Zu Pascales Glück gab es außer der verbotenen Gaststube und der Küche noch einen weiteren Ort, an dem man seine Zeit verbringen konnte: den Pferdestall. Schon früh am Morgen schaufelte sie sich den Weg frei, versorgte die Pferde mit Heu und griff dann erneut zur Mistgabel, um die Pferdeäpfel in einen kleinen Karren zu befördern. Der Misthaufen war der einzige Platz im Hof, der nicht unter einer weißen Decke begraben lag, denn das alte Stroh war ständig warm und dampfte auch in der Kälte noch vor sich hin, zumindest jetzt, wo sie ganze dreizehn Pferde im Stall hatten, so viele wie noch nie, seit Pascale denken konnte.

Ihr Gasthaus lag so weit ab von allen Reiserouten, dass sich nur selten mal ein Reisender hierher verirrte. Die meisten ihrer Gäste waren Einheimische und wiederum deren Gäste, vielleicht der ein oder andere Pilger, der sich von der Via Lemovicensis hierher verlief, aber niemals, niemals, nicht kamen zehn beziehungsweise elf Reisende auf einen Schlag und blieben für über eine Woche. Bei der Berechnung der Vorräte für den Winter hatte Pascales Vater weder den starken Schneefall noch elf Dauergäste eingeplant. Nun hatten sie die Bescherung.

Trotz der Kälte begann Pascale zu schwitzen. Sie rieb sich mit dem Ärmel über die nasse Stirn.

»Was rackerst du dich hier so ab, habt ihr keinen Knecht?«

Pascale fuhr herum. Ihr Blick fiel auf einen der Soldaten, der sich an die Stalltür gelehnt und ihr offenbar schon eine Weile beim Misten zugesehen hatte. Es war der Mann, den sie Laubanger nannten, der Einzige von ihnen, der Französisch sprach. Er war der jüngste von ihnen, vielleicht gerade einmal Mitte zwanzig, und war weder von den Pocken vernarbt noch hatte er sonst irgendeinen Makel an sich. Er musterte sie von oben bis unten.
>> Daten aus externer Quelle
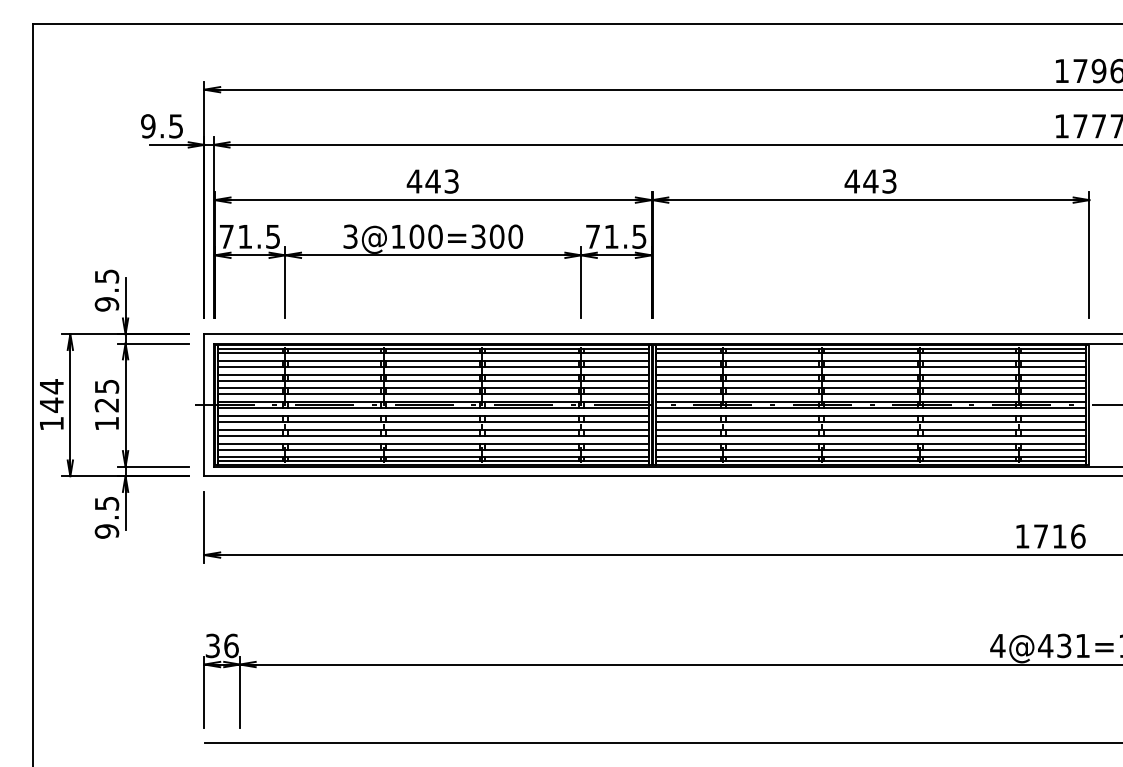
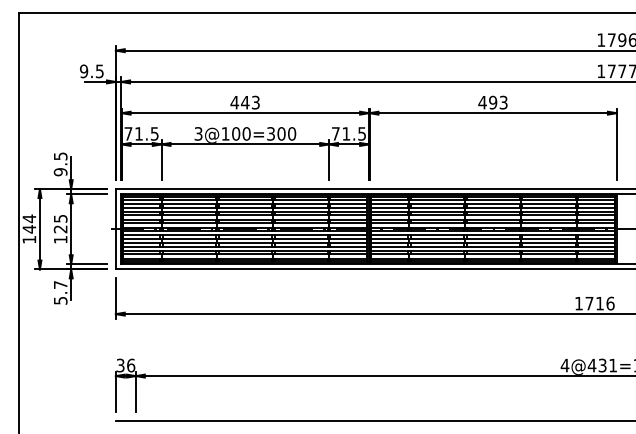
text: (869, 181) -> (492, 102), 443 -> 493
text: (106, 516) -> (60, 292), 9.5 -> 5.7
Pascale schüttelte den Kopf und schob die Mistgabel über ein vereistes Stück Boden, bis das Geräusch sie selbst ärgerte.

»Hör zu, du Hühnchen, gib den Pferden anständig zu fressen. Wir brechen morgen früh auf, der Hauptmann will es so, es ist ihm gleich, was Petrus dazu sagt. Er will nicht einen Tag länger warten. Also fütter sie anständig, damit sie Kraft haben.«

»Ja, Monsieur.«

Er grinste nur lustlos. Drehte sich um und ging.
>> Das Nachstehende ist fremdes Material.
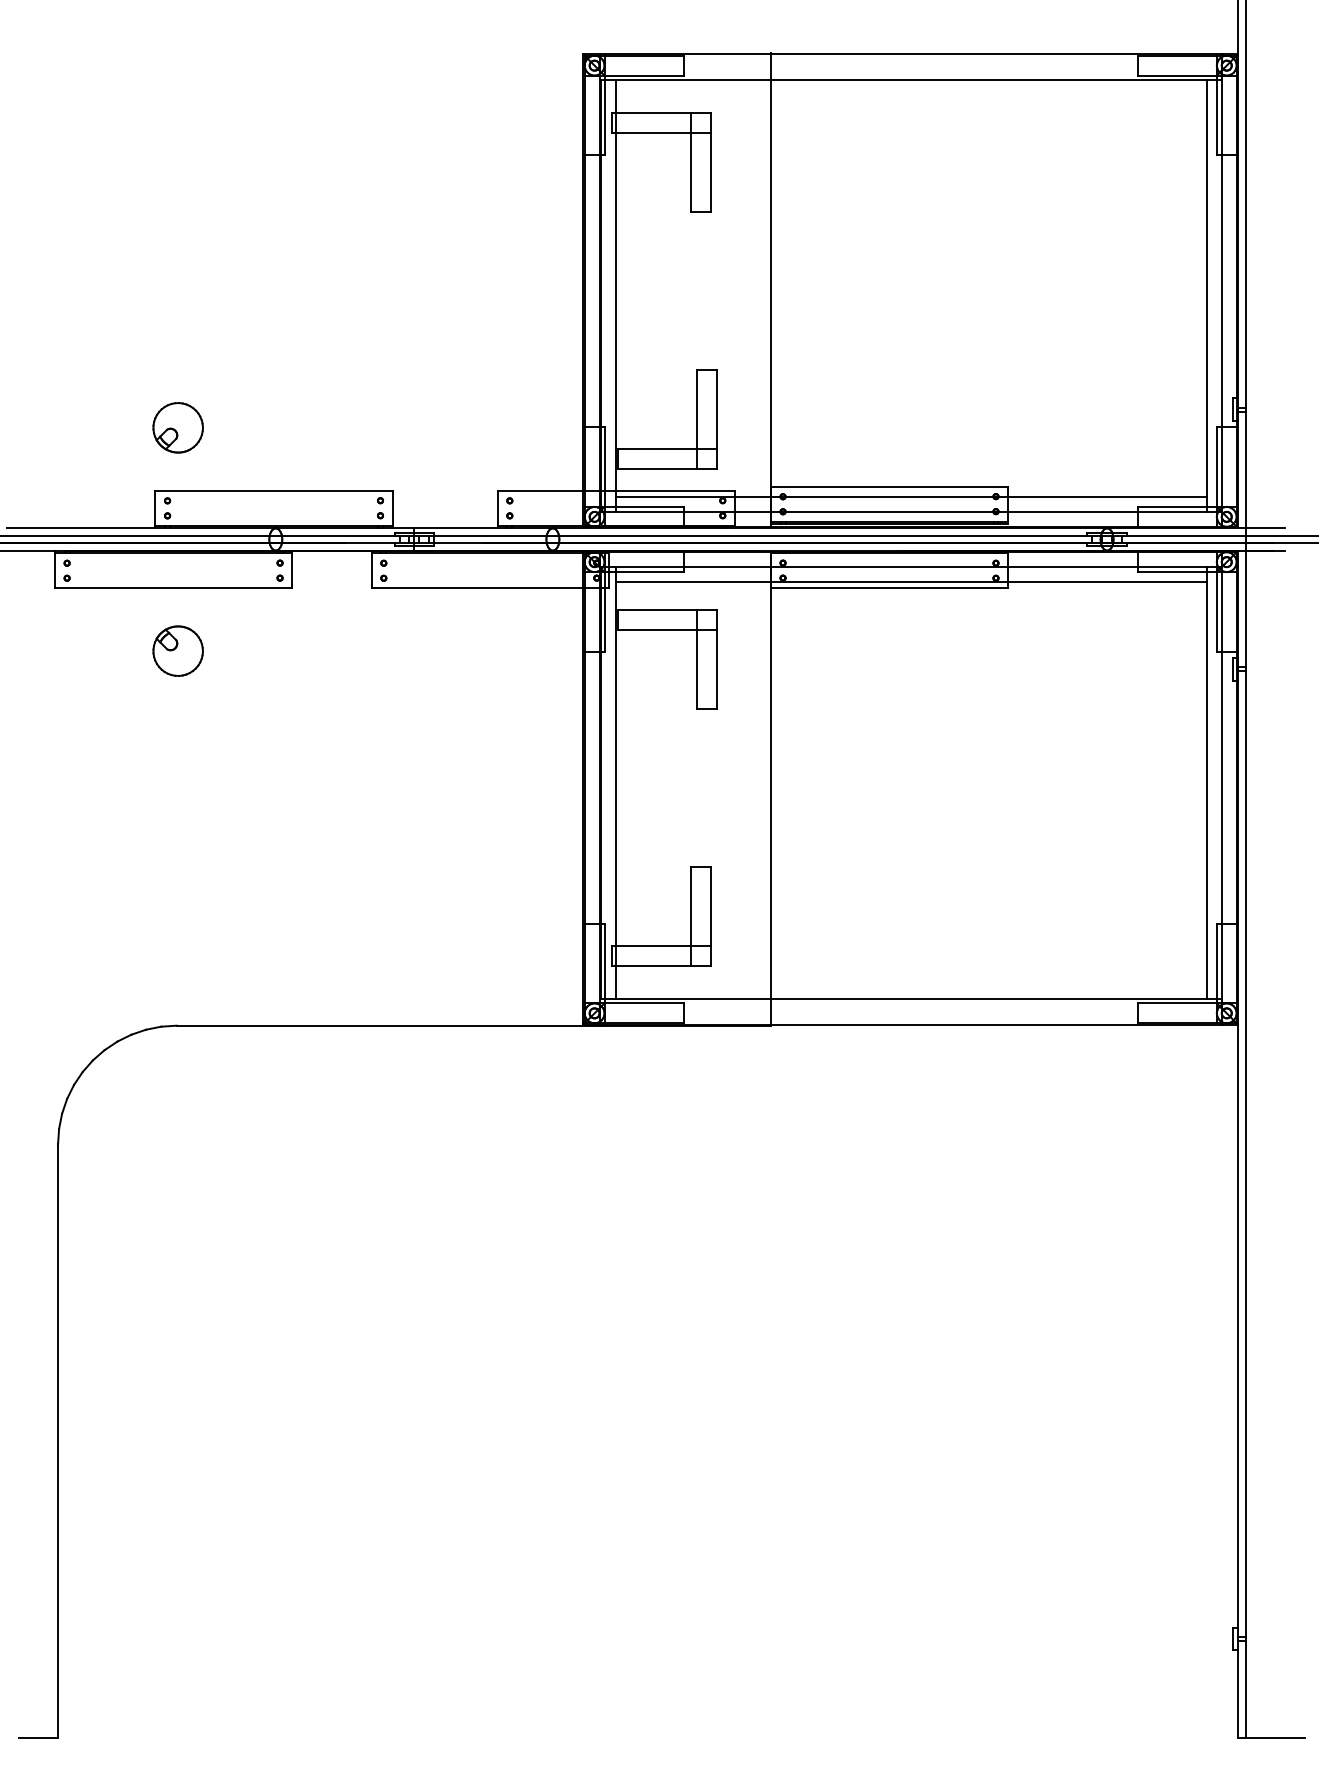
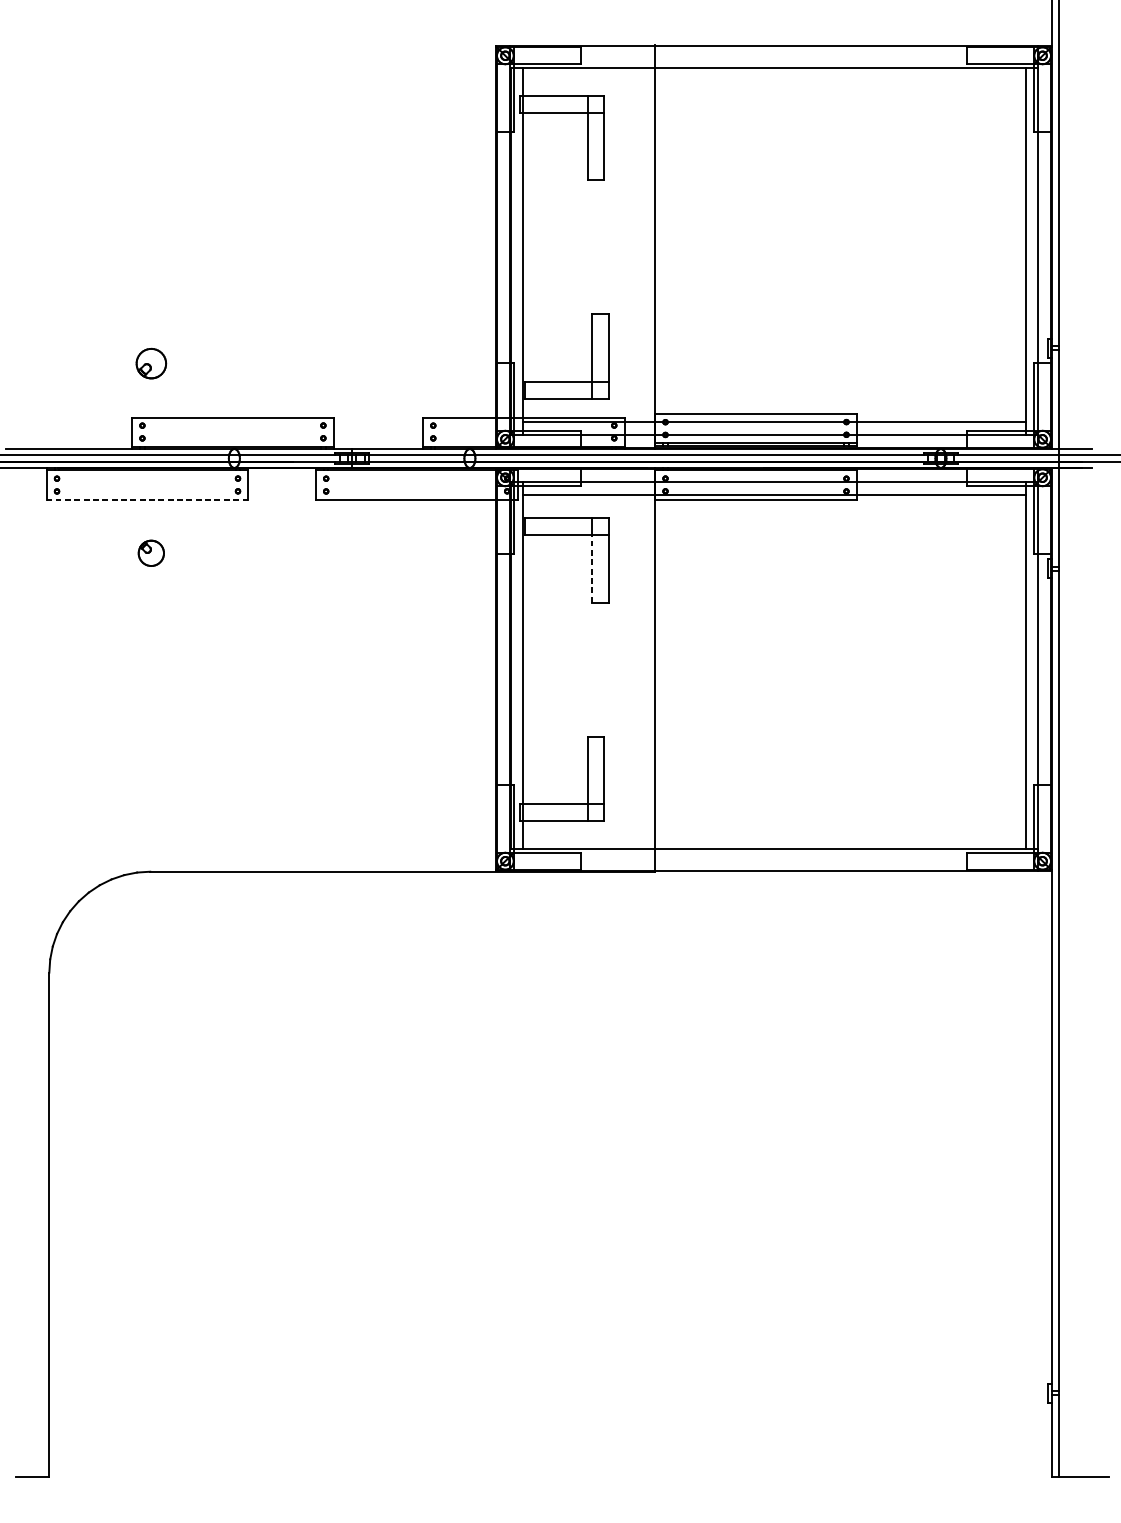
part: (177, 427) -> (150, 363), size x0.7
line: (173, 587) -> (147, 499), solid -> dashed
part: (177, 650) -> (150, 552), size x0.6
line: (696, 669) -> (591, 568), solid -> dashed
Der Abend war merkwürdig still. Während der Braunhaarige in seiner Ecke saß, die letzten Reste Wein in seinem Krug betrachtete und die übrigen Männer sich längst in das Schicksal ergeben hatten, keinen Wein mehr zu bekommen, warf ihr Gefangener unentwegt Blicke zu Pascale. Dabei war sein Gesicht wie aus Stein gemeißelt, selten, dass man überhaupt eine Gefühlsregung sah oder etwas, was dem nahegekommen wäre. Selbst als sie ihn vor acht Tagen aus dem Stall zurückgeholt hatten, war er nicht, wie es wohl bei jedem anderen Menschen, der vor zehn Soldaten davonlief, der Fall gewesen wäre, in Verzweiflung geraten. Da sie ihm bisher nichts getan hatten, ging Pascale davon aus, dass sie es auch nicht vorhatten, und doch war sie sich sicher, dass sie sich niemals so stumm hätte gefangen nehmen lassen, niemals, von niemandem.
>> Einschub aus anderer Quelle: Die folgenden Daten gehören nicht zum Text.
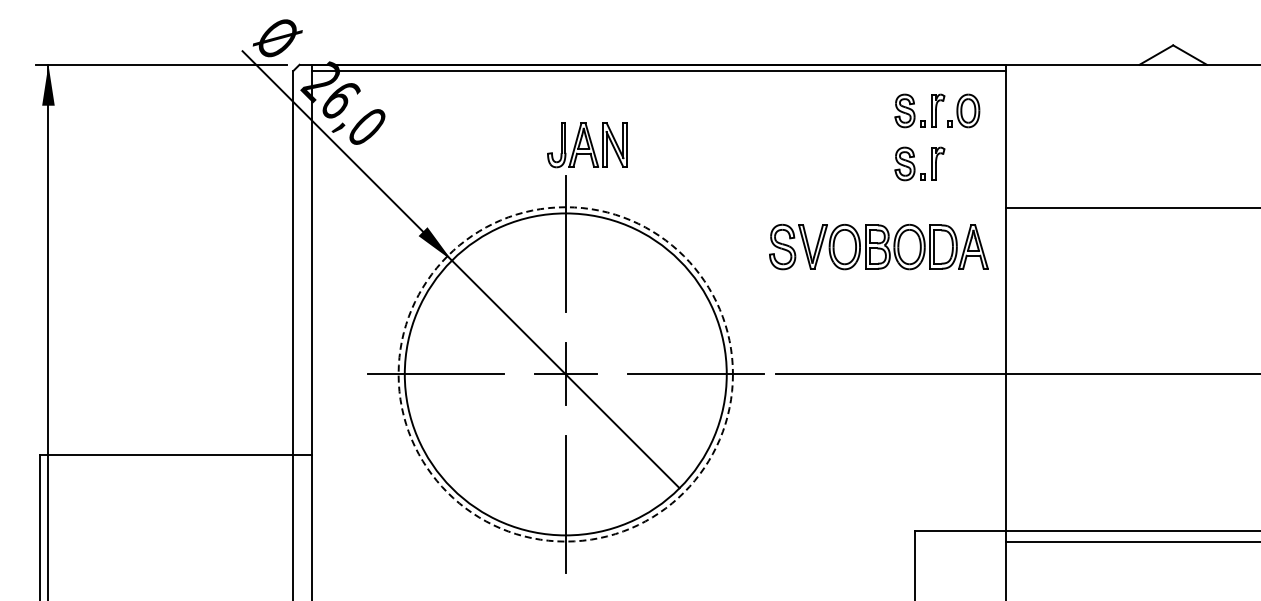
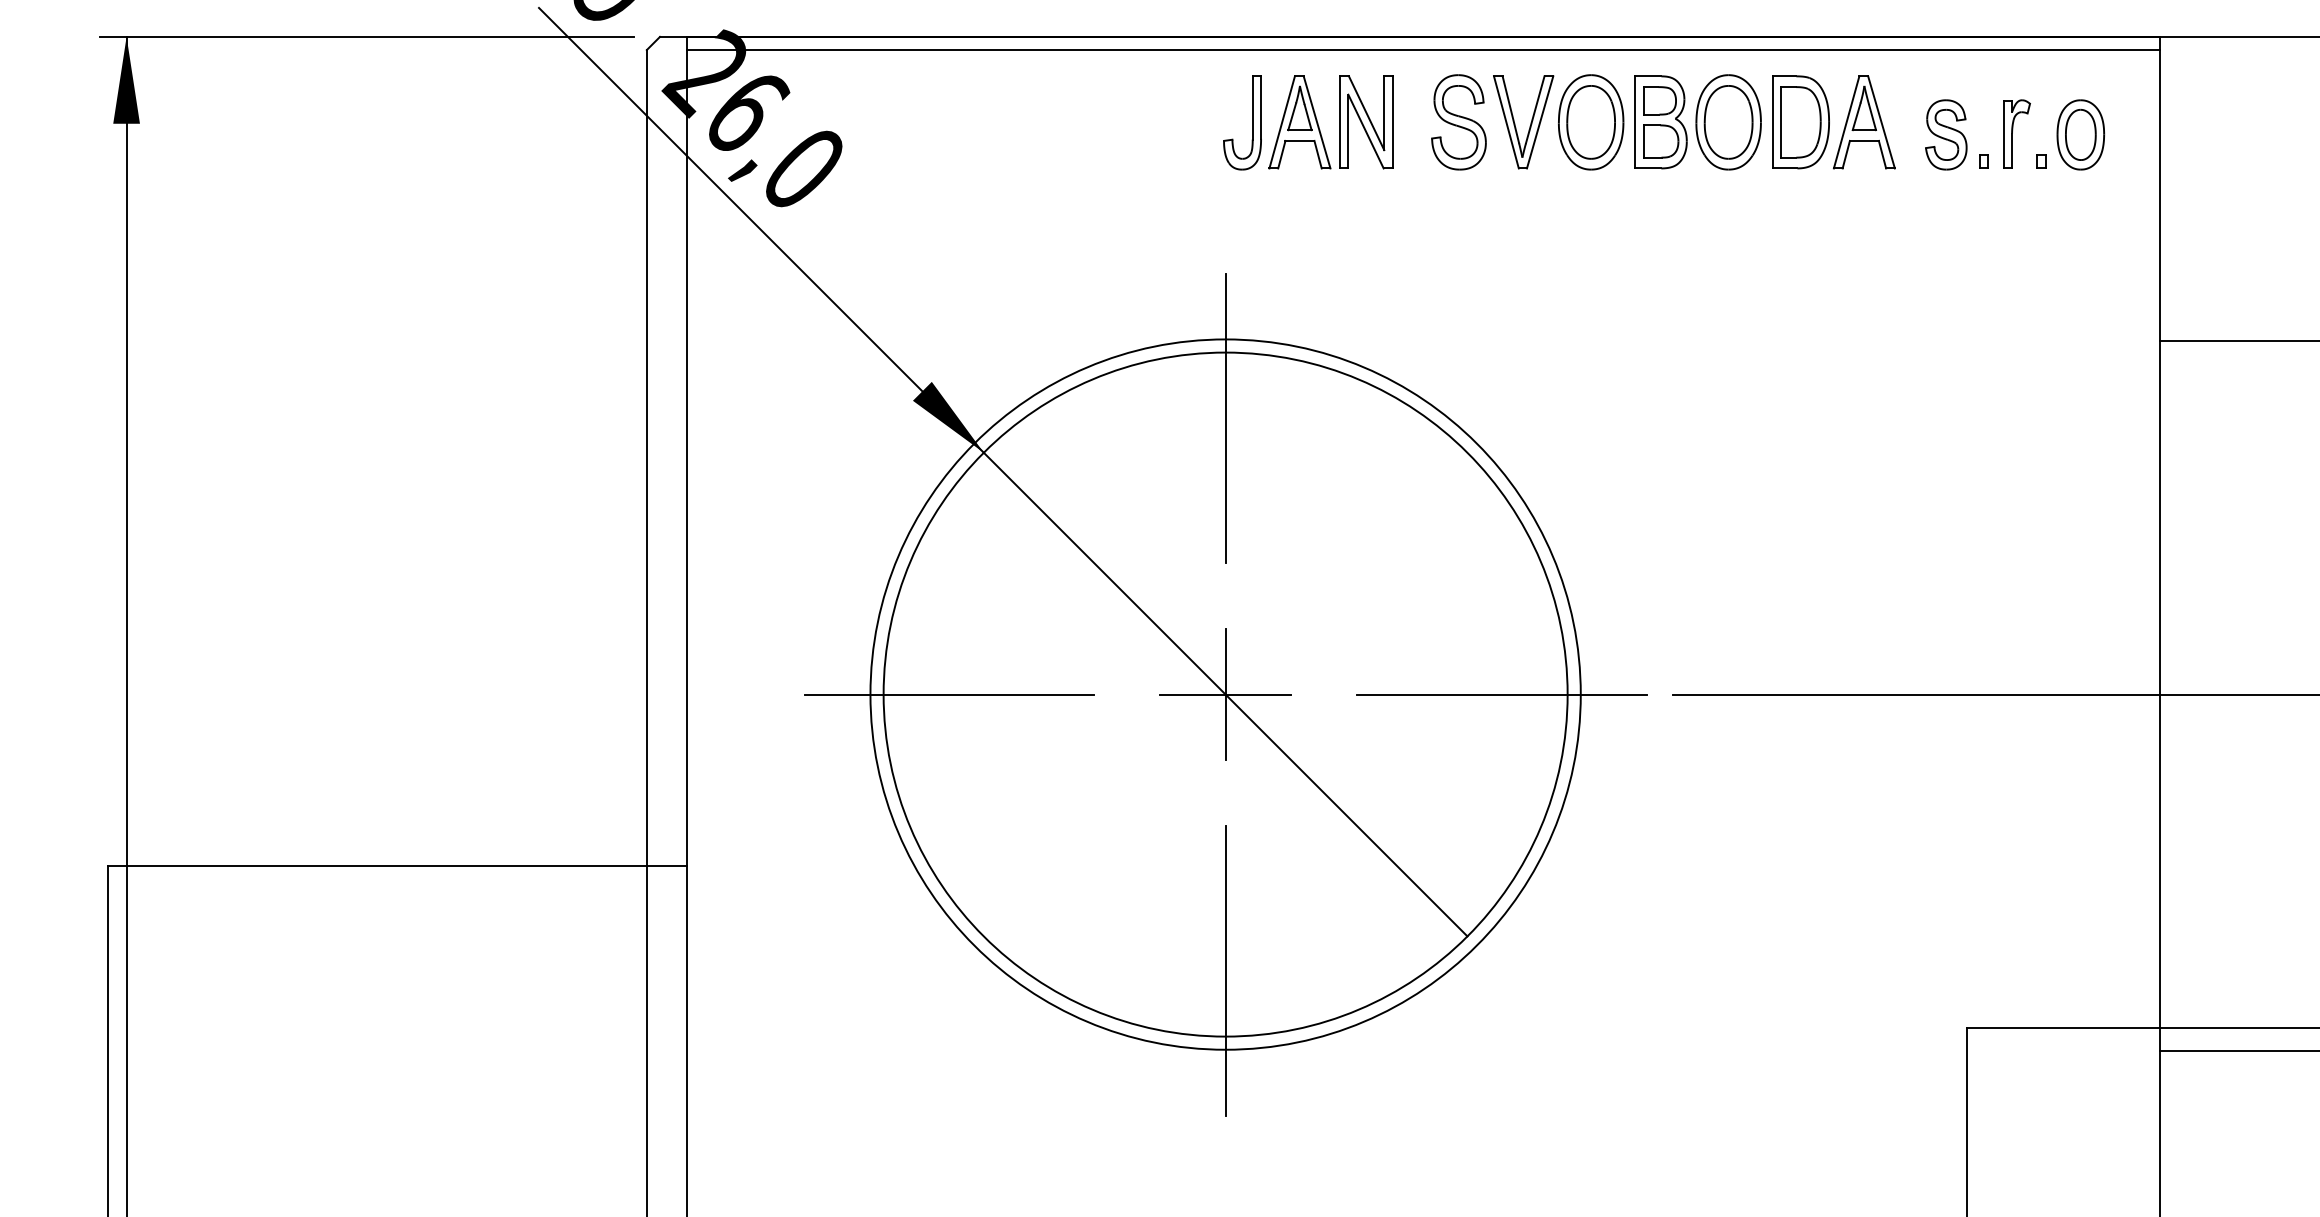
part: (587, 145) -> (1307, 123), moved
part: (919, 163) -> (1977, 246), removed
part: (878, 246) -> (1662, 121), moved
circle: (565, 374) -> (1225, 694), dashed -> solid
Und dann, am nächsten Morgen, verschwanden elf Männer auf die gleiche geisterhafte Art und Weise, wie sie erschienen waren. Mit dem Unterschied, dass sie nun gemeinsam unterwegs waren.

***

Kapitel 2

Pascale machte sich daran, die Holztische mit einem feuchten Tuch abzureiben. An der Stelle, wo der Reisende gesessen hatte, bemerkte sie Spuren im Holz. Erst bei genauerem Hinsehen fiel ihr im Zwielicht des Gastraums auf, dass es sich um Buchstaben handelte. Er hatte etwas ins Holz geritzt.

Um es lesen zu können, musste sich Pascale einen Kienspan holen. Die Buchstaben waren klein, kaum zu entziffern, nicht tief eingedrückt, aber sie ergaben ganz eindeutig die Worte ›Suis-moi‹. Folge mir.

Den Rest des Vormittags wusste Pascale nicht viel mit sich anzufangen. Weder verstand sie, was die Worte bedeuten sollten, noch wurde ihr klar, ob sie selbst damit gemeint war, wenngleich der Reisende offenbar irgendein Interesse an ihr gehabt hatte.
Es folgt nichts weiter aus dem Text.